Droits de l’homme
Cour européenne des droits de l’homme, 21 mai 2015
Associations religieuses - Enregistrement légal - Liberté de religion - Liberté d’assocation

- Modifié le 27 juillet 2016

Un tribunal de première instance à Tbilissi a inscrit dans le registre des associations l’Union des Témoins de Jéhovah de Géorgie le 17 avril 1998 et la filiale géorgienne de la Watch Tower Bible and Tract Society of Pennsylvania (organisme à but non lucratif enregistré aux États-unis depuis 1884) le 11 juin 1998.

Cependant, le 26 juin 2000, la Cour d’appel de Tbilissi a annulé l’enregistrement de l’Union, au motif que ses activités étaient de nature publique et qu’elle ne pouvait donc être classée en tant qu’organisme de droit privé. De même, du fait de ses activités religieuses, la filiale de la Société Watch Tower relève du droit public et, en tant qu’organisme à but non lucratif, elle aurait dû être enregistrée par le ministère de la Justice et non par un tribunal. La cour a donc estimé que ces personnes morales de droit public devaient être fondées sur une loi spécifique qui se rapporte à de telles activités. Or, il n’existe aucune loi de ce type régissant les activités des différents groupes religieux en Géorgie.

Le 22 février 2001, la Cour suprême a confirmé cet arrêt en considérant que l’annulation de l’enregistrement de ces associations n’a pas violé leurs droits constitutionnels, ni ceux de la Convention européenne des droits de l’homme, puisque leurs libertés de religion et d’association n’ont pas été restreintes directement ou indirectement.

Une requête a été introduite le 16 août 2001 auprès de la Cour européenne des droits de l’homme.

Par une lettre du 19 juin 2014, la Gouvernement géorgien a proposé à la cour d’émettre une déclaration unilatérale afin de résoudre l’affaire qui lui est soumise et de la rayer du rôle, suivant l’article 37 de la Convention. Les requérants ont contesté aussitôt cette déclaration qui ne reconnaît pas toutes les violations de la Convention alléguées et qui a été soumise en dehors de toute procédure habituelle de règlement amiable.

Dans sa déclaration unilatérale révisée du 5 septembre 2014, le Gouvernement reconnaît la violation des articles 9 et 11 de la Convention européenne des droits de l’homme à l’encontre de l’Union des Témoins de Jéhovah de Géorgie et de la filiale de la Watch Tower Bible and Tract Society of Pennsylvania.

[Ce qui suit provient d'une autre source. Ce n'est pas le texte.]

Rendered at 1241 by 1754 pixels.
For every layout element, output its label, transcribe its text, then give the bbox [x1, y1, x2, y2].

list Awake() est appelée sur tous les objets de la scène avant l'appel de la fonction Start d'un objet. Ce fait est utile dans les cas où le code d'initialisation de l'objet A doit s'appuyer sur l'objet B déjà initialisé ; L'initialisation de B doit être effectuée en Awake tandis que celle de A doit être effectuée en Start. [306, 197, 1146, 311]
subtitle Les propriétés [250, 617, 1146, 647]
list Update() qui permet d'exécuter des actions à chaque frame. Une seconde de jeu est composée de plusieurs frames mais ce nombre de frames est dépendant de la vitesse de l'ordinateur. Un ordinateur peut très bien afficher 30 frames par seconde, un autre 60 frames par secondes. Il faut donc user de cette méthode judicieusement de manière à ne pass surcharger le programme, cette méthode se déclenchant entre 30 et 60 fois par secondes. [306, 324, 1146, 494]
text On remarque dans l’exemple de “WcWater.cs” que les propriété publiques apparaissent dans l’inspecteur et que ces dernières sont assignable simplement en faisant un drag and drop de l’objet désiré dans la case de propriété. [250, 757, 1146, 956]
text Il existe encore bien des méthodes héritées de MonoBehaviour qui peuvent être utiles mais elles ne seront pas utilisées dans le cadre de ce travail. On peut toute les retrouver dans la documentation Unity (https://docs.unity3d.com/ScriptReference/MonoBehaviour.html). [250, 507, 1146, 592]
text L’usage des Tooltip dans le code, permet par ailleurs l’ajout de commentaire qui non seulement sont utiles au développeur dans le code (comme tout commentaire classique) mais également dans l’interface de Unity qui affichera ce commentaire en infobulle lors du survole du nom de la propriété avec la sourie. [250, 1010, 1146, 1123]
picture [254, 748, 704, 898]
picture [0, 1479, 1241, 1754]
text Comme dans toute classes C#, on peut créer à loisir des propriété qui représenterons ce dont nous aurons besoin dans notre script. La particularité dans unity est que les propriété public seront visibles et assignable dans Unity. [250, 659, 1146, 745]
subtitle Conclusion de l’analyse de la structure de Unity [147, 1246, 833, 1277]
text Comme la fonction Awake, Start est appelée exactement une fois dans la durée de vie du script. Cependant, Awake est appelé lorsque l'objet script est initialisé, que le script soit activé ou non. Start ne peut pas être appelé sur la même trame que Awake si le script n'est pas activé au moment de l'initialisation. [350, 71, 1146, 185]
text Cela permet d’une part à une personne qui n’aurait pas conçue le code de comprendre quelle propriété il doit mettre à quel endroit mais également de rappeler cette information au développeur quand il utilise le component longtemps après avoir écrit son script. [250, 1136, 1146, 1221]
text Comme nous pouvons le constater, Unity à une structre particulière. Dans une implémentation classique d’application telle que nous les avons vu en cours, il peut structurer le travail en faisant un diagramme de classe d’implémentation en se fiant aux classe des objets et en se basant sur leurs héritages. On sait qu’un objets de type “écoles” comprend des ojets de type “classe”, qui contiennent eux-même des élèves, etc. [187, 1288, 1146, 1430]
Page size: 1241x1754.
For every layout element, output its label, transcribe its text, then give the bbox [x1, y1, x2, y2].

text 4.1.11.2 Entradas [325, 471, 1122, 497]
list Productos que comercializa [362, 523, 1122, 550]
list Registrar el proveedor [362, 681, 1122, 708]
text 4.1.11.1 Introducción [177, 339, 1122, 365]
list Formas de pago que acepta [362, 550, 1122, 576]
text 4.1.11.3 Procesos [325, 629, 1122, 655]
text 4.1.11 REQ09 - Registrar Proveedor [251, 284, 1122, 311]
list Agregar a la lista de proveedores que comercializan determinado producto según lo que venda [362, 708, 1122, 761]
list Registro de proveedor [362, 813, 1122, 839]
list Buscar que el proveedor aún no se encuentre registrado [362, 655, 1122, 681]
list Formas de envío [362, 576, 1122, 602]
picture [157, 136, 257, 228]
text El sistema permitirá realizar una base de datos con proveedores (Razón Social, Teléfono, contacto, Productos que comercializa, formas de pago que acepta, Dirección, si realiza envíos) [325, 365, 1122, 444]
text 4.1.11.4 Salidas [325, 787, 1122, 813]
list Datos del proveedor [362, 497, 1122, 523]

D’une part, l’ingérence dans leurs libertés de religion et d’association résultant de l’annulation de leur enregistrement par les autorités nationales n’était pas justifiée ; d’autre part, l’absence de dispositions régissant la création, l’organisation et l’activité des associations religieuses les privait de la possibilité d’être inscrites en tant que personnes morales de droit privé.

Le Gouvernement ajoute qu’à la suite d’une modification législative, la filiale de la Société Watch Tower a été enregistrée par le ministère de la Justice le 28 novembre 2003. De plus, l’adoption de l’article 1509 du Code civil en 2005 permettait à l’Union de s’inscrire en tant que personne morale de droit privé. À partir du 5 juillet 2011, ce même article ouvrait aux associations religieuses la possibilité d’être enregistrées à leur guise, soit en tant que personne morale de droit public, soit en tant qu’organisme non-commercial, ou même de constituer une union non enregistrée.

Le Gouvernement propose alors de régler à chacune des associations 1 500 € pour couvrir les dommages et les dépenses découlant de ces violations de leurs droits. Il demande par conséquent à la Cour européenne de rayer l’affaire du rôle, dans le cadre de « tout autre motif » justifiant de ne plus poursuivre l’examen de la requête, conformément à l’article 37 de la Convention.

Dans sa décision du 21 mai 2015, la Cour européenne des droits de l’homme conclut que des circonstances exceptionnelles justifient la prise en considération de la déclaration unilatérale du Gouvernement, qui reconnaît l’atteinte portée aux libertés de religion et d’association protégées par les articles 9 et 11 de la Convention, malgré l’absence de négociations préalables en vue d’un règlement amiable. Par ailleurs, elle n’estime pas nécessaire d’examiner les plaintes sous l’angle des articles 10 et 14 de la Convention.

La quatrième section décide donc de rayer l’affaire du rôle et d’accorder à l’Union des Témoins de Jéhovah de Géorgie et à la filiale de la Société Watch Tower la somme de 3 000 € au titre des frais et dépens.